For each line below that includes the string "День", show the whole line.

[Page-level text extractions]
-=-=-=-=-
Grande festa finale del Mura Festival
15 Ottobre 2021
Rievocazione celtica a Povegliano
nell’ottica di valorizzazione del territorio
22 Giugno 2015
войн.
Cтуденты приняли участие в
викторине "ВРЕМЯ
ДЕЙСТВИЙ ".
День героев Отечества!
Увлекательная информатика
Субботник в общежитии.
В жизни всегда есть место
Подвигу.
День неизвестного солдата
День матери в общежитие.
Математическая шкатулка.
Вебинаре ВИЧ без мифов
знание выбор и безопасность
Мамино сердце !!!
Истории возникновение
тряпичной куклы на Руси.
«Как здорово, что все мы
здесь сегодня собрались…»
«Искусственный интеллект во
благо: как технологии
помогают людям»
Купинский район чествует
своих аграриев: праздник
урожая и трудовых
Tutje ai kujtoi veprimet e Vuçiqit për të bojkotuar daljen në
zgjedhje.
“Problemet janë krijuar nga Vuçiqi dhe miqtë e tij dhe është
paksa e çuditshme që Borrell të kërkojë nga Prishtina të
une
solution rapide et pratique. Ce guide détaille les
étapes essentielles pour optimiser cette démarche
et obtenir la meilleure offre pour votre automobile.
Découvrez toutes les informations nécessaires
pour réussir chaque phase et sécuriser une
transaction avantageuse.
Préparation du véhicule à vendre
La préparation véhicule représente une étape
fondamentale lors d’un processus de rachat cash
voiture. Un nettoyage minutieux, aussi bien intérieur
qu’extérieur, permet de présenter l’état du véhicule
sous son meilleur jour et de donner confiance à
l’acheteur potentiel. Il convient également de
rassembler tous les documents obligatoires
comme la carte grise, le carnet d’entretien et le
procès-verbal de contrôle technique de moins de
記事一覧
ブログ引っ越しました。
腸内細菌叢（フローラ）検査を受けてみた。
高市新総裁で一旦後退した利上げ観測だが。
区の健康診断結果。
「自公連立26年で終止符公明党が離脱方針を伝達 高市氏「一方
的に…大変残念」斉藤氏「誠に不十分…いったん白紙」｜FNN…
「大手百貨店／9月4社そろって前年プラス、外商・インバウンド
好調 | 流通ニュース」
-=-=-=-=-
» **ANSWER TO THIS PROBLEM**
День героев Отечества!
День неизвестного солдата
День матери в общежитие.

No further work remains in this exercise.